The fundamental human right which we now need to affirm is this:
THE EARTH IS THE BIRTHRIGHT OF ALL PEOPLE. There are two practical ways that we can democratize land rights. One is fundamental tax reform. Shifting taxes off of labor would increase purchasing capacity; eliminating taxes on buildings would encourage construction and maintenance. What to tax instead? Slgnificantly increasing the tax rate on land value discourages land speculation and gives a strong stimulus for land sites to be put to good use for housing and other productive needs. Natural resource taxes function as user fees and ensure fair and efficient use of God's gift to all.Thomas Paine urged this approach to tax policy when he said: "Men did not make the earth ... It is the value of the improvement only, and not the earth itself, that is individual property ... Every proprietor owes to the community a ground rent for the land which he holds."
Pennsylvania has been pioneering this reform and currently more than l8 cities, boroughs and school districts have shifted their tax base in this direction. Mayor Stephen Reed of Harrisburg has stated that "a land value taxation system ... is an important incentive for the highest and best use of land." Over 90 percent of the property owners in the City of Harrisburg pay less with this approach to local taxation. In 1982 there were more than 4200 vacant structures in this city of 53,000 residents. Today there are fewer than 500 vacant structures! Between 1982 and 1993 there were more than 4,700 local jobs created. Harrisburg, formerly the second most distressed city in the United States, now is one of the highest quality of life cities on a number of economic indicators, and has won numerous awards recognizing this.
Clearly, this simple tax reform would also work wonders in the City of Philadelphia. It should be fully implemented as soon as possible.
The second way to secure democratic rights to the earth is this: Land could be made available to individuals and groups who wish to live in ecologically sustainable villages and farms. Community land trusts can hold title to such lands while the buildings and other improvements can be privately owned. With land access, involuntary unemployment would be ended since the right to use land is the essential prerequisite to the right to work.
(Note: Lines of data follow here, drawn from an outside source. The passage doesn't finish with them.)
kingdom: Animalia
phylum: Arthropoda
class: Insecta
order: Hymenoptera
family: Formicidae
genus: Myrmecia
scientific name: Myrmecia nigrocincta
Money available through non-profit grants and government transfer payments can be used as revolving funds for micro-loans for the purchase of building materials for the new ecovillages.
If you are in agreement with one or both of these proposals, please tell people and help make it happen. You can link up with the Earth Rights movement by contacting:
Earth Rights Institute, P.O. Box 328, Scotland, PA 17251. Phone: 717-264-0957 Email: earthrts@pa.net
Henry Geoge School, 413 South 10th Street, Philadelphia, PA 19147. Phone: 215-922-4278 Email: bygeorge@dca.net
Pennsylvania Fair Tax Coalition, 631 Melwood Ave., Pittsbugh, PA 15213. Phone: 412-621-3499 Email: pimann@pobox.com
School of Living. 432 Leaman Rd., Cochranville, PA 19330. Phone: 610-593-6988
The following sources were useful in preparing this article:
David Zucchino, Myth of the Welfare Queen. New York, Scribner, 1997, pp. 207-8. "Social Waste" by Paul Hawken in Mother Jones, March/April 1997, p. 46.
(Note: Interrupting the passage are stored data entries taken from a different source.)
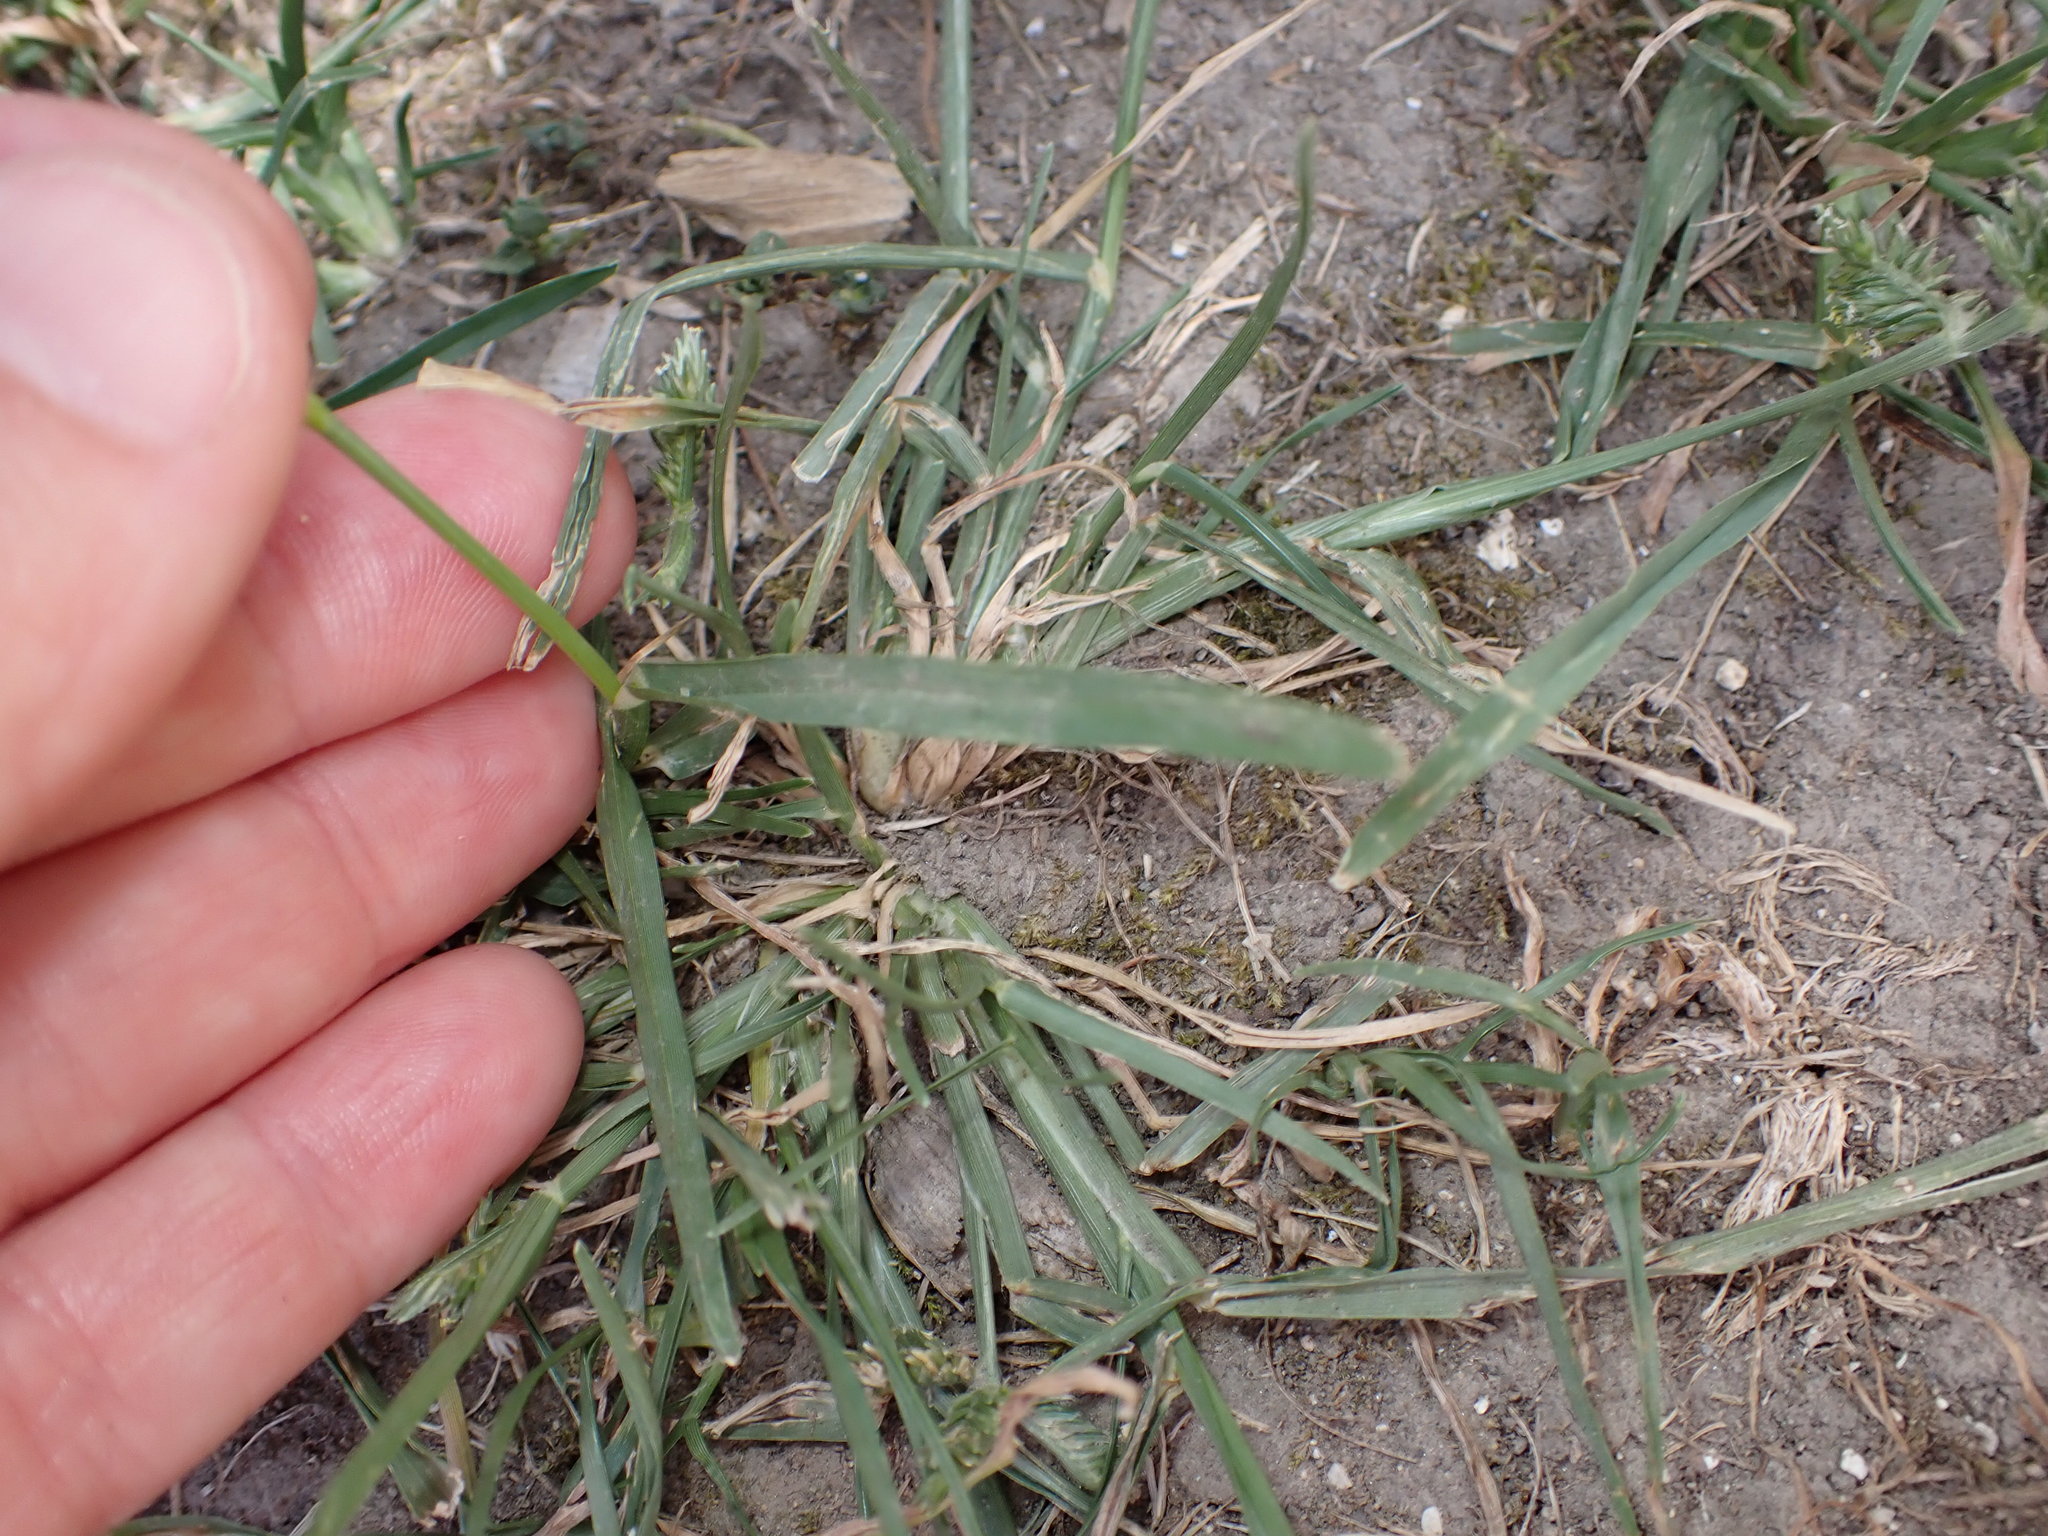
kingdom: Plantae
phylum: Tracheophyta
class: Liliopsida
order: Poales
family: Poaceae
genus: Eleusine
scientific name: Eleusine tristachya
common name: American yard-grass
"The profit of the earth is for all." Ecclesiastes 5:9 The land, the earth God gave to man for his home, sustenance, and support should never be the possession of any man, corporation, society, or unfriendly government any more than the air or water, if as much. An individual, company, or enterprise should hold no more than is required for their home and sustenance. All that is not used should be held for the free use of every family to make homesteads, and to hold them as long as they are so occupied." - Abraham Lincoln
"We need to revise our economic thinking to give full value to our natural resources. Reducing income taxes while increasing resource prices will stimulate employment and environmental restoration." - Paul Hawken, 'Natural Capitalism.' Mother Jones magazine, March/Aprll 1997.